**Exercise material**.
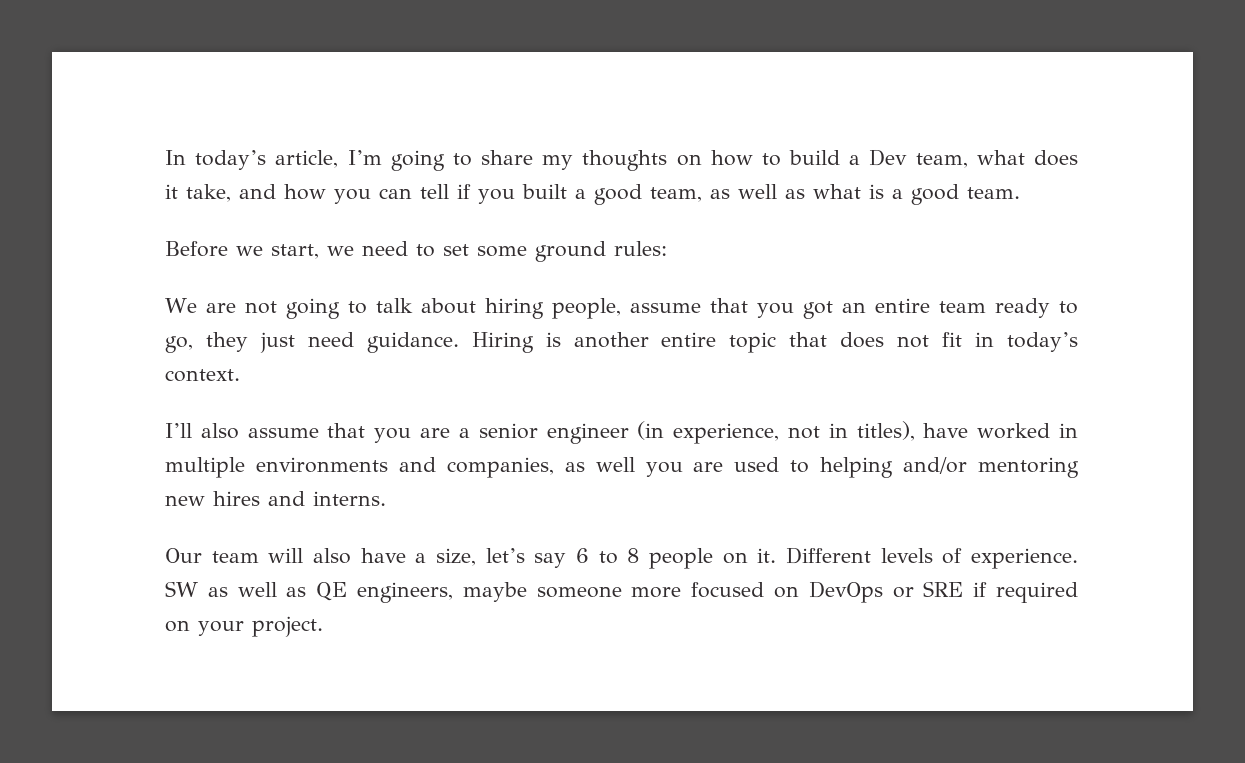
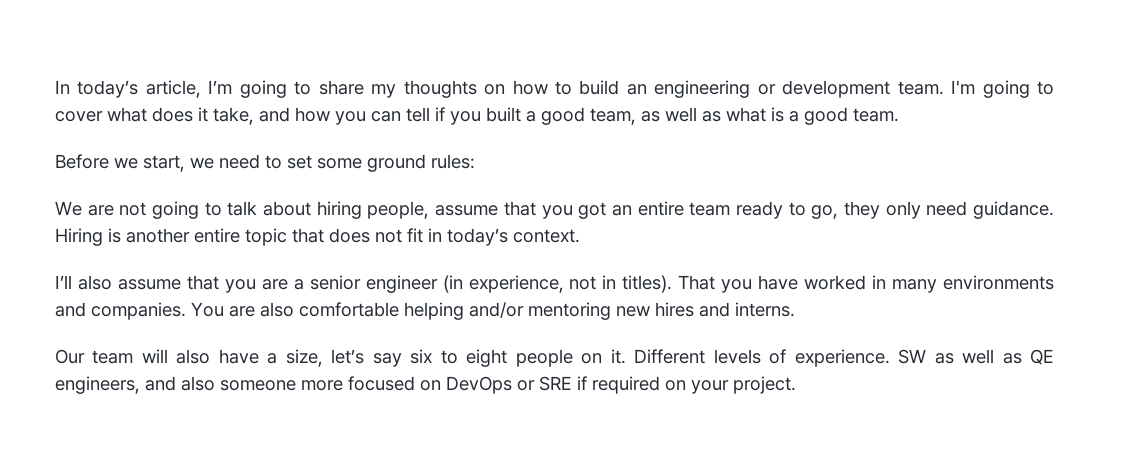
[849,149,968,168] a Dev team, -> [626,80,1055,98] [55,111,103,122] an engineering or development team. I'm going to cover
[259,332,295,353] just -> [885,201,921,219] only
[856,421,915,441] titles), -> [622,275,753,293] titles). That you
[165,457,245,478] multiple -> [892,279,938,293] many
[446,457,810,478] companies, as well you are used to -> [91,302,399,320] companies. You are also comfortable
[576,548,640,564] 6 to 8 -> [410,349,508,367] six to eight
[462,582,527,602] maybe -> [145,376,215,391] and also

**Exercise directions**. Transcribe each entry above without alteration, but keep the pictures out.

**Your response**.
[849,149,968,168] a Dev team, -> [626,80,1055,98] [55,111,103,122] an engineering or development team. I'm going to cover
[259,332,295,353] just -> [885,201,921,219] only
[856,421,915,441] titles), -> [622,275,753,293] titles). That you
[165,457,245,478] multiple -> [892,279,938,293] many
[446,457,810,478] companies, as well you are used to -> [91,302,399,320] companies. You are also comfortable
[576,548,640,564] 6 to 8 -> [410,349,508,367] six to eight
[462,582,527,602] maybe -> [145,376,215,391] and also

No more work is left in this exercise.